The Mishipeshu (known as a Bunyip in Ogrish, as it is referred to in the Underground) is a cousin of the true dragons much like the Kirin. Unlike all of its relatives, the mishipeshu is a fully carnivorous creature, known to prowl rivers and shallow lake and wetland systems in a crocodile-like fashion. Adult mishipeshu are moderately-sized animals, usually about 3 meters from nose to tail, and their preferred prey are proportionately somewhat large and include deer, sheep and goats, small aurochs, waterfowl, moose calves and large waterdog salamanders, dire flathead frogs, and deepwater rats (in the Underground), but they have been known to attack a wide range of creatures that come to the waterside, including both small and medium-sized humanoids. It is an intelligent, somewhat migratory, and long-lived species with an extremely low reproductive rate, and tends to dig out temporary dens with underwater access in the banks of clay-based rivers and pools, with an emergency exit by land some meters away under brushy cover. Their name in Sudavaan alludes to their much-feared status, as it means “water panther”.

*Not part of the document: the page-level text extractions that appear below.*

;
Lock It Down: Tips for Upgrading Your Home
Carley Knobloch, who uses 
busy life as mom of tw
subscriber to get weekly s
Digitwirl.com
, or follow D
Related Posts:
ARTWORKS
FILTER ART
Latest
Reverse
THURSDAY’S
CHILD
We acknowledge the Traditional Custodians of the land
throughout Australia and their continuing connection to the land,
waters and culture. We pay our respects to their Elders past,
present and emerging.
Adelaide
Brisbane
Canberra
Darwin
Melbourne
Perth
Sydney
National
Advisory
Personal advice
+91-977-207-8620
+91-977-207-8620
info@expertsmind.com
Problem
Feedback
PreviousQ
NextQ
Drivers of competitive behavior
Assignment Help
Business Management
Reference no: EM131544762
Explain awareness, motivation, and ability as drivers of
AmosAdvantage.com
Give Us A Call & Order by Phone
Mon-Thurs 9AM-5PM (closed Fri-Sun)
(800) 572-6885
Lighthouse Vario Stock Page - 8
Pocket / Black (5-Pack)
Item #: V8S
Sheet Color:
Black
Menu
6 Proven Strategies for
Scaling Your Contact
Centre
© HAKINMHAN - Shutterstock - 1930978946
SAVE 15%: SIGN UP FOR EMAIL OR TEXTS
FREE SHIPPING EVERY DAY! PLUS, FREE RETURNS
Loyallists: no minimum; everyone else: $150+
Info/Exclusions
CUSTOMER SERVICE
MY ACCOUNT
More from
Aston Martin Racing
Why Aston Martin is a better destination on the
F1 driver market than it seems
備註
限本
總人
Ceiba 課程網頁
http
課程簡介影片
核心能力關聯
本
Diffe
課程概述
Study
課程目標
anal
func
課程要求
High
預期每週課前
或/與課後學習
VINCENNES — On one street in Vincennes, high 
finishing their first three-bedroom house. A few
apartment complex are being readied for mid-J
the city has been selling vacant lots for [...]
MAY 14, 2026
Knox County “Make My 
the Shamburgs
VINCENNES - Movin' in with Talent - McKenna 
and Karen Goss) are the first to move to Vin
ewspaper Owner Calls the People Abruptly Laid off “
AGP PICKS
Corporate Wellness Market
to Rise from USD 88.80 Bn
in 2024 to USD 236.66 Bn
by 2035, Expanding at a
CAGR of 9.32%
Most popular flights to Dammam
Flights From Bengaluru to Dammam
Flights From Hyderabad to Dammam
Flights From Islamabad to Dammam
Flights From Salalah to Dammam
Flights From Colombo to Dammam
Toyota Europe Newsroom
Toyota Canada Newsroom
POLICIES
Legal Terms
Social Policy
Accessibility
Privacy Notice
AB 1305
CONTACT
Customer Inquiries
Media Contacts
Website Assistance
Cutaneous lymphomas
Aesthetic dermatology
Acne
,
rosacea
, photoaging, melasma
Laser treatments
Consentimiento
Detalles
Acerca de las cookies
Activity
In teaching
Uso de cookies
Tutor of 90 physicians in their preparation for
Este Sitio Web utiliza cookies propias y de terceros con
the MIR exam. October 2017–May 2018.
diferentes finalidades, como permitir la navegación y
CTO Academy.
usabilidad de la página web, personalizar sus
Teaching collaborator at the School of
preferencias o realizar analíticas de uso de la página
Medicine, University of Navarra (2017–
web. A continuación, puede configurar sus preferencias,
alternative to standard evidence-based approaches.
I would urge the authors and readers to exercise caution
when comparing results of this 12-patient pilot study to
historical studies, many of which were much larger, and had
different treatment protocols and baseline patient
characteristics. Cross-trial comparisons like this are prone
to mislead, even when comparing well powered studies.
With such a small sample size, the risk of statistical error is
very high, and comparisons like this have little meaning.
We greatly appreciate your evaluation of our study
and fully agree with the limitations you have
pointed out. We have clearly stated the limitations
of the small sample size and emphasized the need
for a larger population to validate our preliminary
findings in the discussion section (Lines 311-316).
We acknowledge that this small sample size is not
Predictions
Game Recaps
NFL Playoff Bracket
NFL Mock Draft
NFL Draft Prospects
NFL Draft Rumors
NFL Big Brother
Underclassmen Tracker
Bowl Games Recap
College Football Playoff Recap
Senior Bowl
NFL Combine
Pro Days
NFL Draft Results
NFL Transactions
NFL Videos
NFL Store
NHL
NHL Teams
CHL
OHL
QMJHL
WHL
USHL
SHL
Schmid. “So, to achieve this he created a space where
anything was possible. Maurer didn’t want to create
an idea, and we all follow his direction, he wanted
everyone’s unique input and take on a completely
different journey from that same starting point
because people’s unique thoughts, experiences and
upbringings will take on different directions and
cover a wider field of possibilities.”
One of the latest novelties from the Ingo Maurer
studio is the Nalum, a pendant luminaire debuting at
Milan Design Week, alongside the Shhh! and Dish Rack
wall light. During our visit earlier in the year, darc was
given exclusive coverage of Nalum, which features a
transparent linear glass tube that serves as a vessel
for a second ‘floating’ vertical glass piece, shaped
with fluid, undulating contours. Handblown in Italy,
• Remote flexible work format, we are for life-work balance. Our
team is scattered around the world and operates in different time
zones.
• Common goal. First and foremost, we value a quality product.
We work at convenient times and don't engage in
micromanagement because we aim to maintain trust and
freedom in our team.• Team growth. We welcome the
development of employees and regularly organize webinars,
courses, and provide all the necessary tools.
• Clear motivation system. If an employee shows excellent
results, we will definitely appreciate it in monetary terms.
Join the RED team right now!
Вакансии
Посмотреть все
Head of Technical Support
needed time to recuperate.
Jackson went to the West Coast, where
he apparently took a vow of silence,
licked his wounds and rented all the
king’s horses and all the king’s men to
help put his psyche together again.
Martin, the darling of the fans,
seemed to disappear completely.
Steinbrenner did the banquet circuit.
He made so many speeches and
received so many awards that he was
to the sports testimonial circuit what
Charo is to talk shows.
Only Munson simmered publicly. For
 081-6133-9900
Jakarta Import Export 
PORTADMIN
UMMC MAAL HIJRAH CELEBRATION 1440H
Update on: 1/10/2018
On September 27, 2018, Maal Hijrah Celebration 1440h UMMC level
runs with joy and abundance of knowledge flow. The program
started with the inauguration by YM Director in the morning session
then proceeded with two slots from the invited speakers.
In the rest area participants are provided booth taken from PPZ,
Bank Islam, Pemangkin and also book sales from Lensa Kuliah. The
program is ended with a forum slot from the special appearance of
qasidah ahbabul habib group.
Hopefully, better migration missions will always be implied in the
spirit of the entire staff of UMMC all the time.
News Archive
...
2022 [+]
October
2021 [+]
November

Mostly solitary, every four years mishipeshu will seek out mates in the late autumn and pair up in adjoining home territories in order to raise their young. Much like true dragons, these creatures lay eggs in clutches of three to eight, with a few infertile decoy eggs also included, and after about four months the eggs hatch into somewhat mobile but otherwise helpless whelps. Over the course of the next year, mishipeshu whelps begin to swim, hunt small animals, and draw on their natural arcana for stealth, and after about two years they become fully independent but do tend to linger in the territory of one or more parents until they reach a certain level of experience. Mishipeshu tend to live an average of 150 years in the wild, with the record age for one being an elder female from the Buldar region who lived to be 247 years of age.